Edited By: Nakshab Khan

CNN-News18

Last Updated: March 14, 2017, 22:00 IST

Image for representation only.

Image for representation only.

These men had obviously “agreed to take on the job (of clearing the drain) for the love of money,” just as the contractors had taken up the contract. They (the victims) should have been more careful when they took on the job, while the contractors are, of course, responsible for this kind of murder, Anjaneya felt.

Bengaluru: A week after three manual scavengers died in a manhole while trying to clear a clogged drain, a senior Karnataka Minister said he may consider legalising manual scavenging in “inevitable” circumstances.

This statement came from H Anjaneya, the Minister for Social Welfare, the man who is supposed to worry about the state of backward and scheduled castes – the group which has the most manual scavengers.

“This is just thinking out loud at this point. We may not be able to actually bring in any amendment to laws. Of course, we don’t want a situation when anyone has to enter manholes. But reality is that there may be occasions when this is completely unavoidable, we are left with no choice. In such circumstances, can we allow it, provided all safety measures like an ambulance and officials of the concerned department are on location? We will call a meeting to take opinions on this,” Anjaneya told News18.
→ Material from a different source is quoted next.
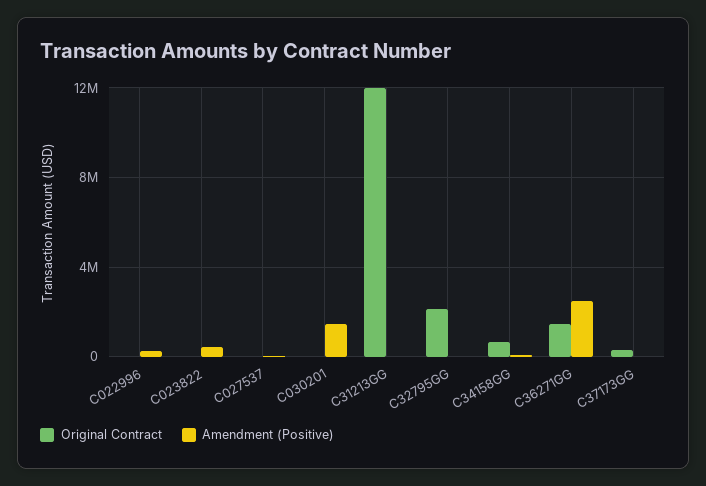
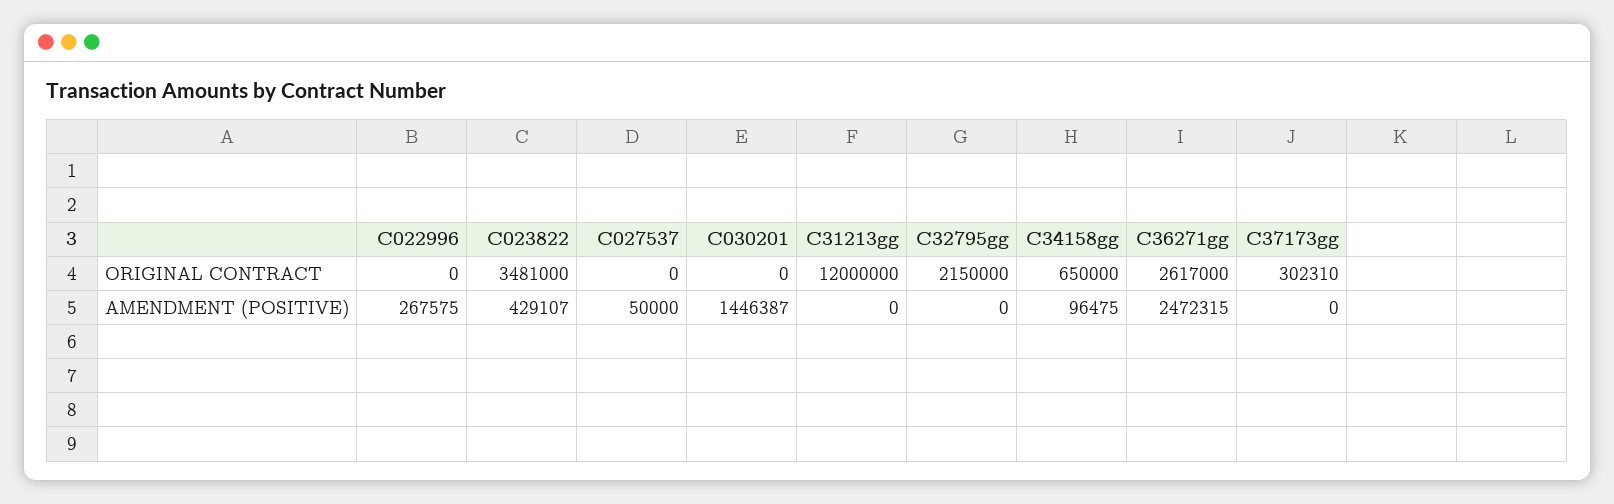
Original Contract, C023822: 0 -> 3481000
Original Contract, C36271GG: 1500000 -> 2617000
In March 2014, a three-judge bench of the SC held this practice of manually removing night soil with bare hands, brooms or metal scrappers as unlawful and directed all the States to abolish manual scavenging and take steps for rehabilitation of such workers.

Three men had lost their lives on 7th March, when they were rushed to decongest a manhole in east Bengaluru around midnight – they had been asked to do so by Ramky Enterprises, contractor company of the Bruhat Bengaluru Mahanagara Palike. It was only on Monday that managers responsible for this project were arrested by the Bengaluru police for negligence and culpable homicide. They had been on the run the last few days.

The police had also booked cases against the Bangalore Water Supply and Sewerage Board (BWSSB) for not supervising or ensuring adherence to guidelines.

Compensation had also been paid to the families, while other action is being taken but “it is not such a big deal,” says Anjaneya, while adding that he is aware of the Supreme Court’s views on manual scavenging.

These men had obviously “agreed to take on the job (of clearing the drain) for the love of money,” just as the contractors had taken up the contract. They (the victims) should have been more careful when they took on the job, while the contractors are, of course, responsible for this kind of murder, Anjaneya felt.

A meeting will be held in April, after the State budget session, to discuss what can be done to tackle these kinds of ‘inevitable’ situations.

Asked about how other countries seem to manage fine with just machinery to clear clogged drains, the minister said we can’t compare our country with theirs. “There you have large tunnels under the ground, a well-established network where you know where the sewer water is going. Here, in many places, we don’t even know where the pipes are leading to,” he remarked.

In this case, the clogged drain-pipe had actually led to the Kaggadasapura lake, according to a New Indian Express report, which said the workers had to get into a 15-feet deep pit for this. Drains leading to a lake are an illegal per se, as contamination of lakes has led to serious environmental concerns over the last few years.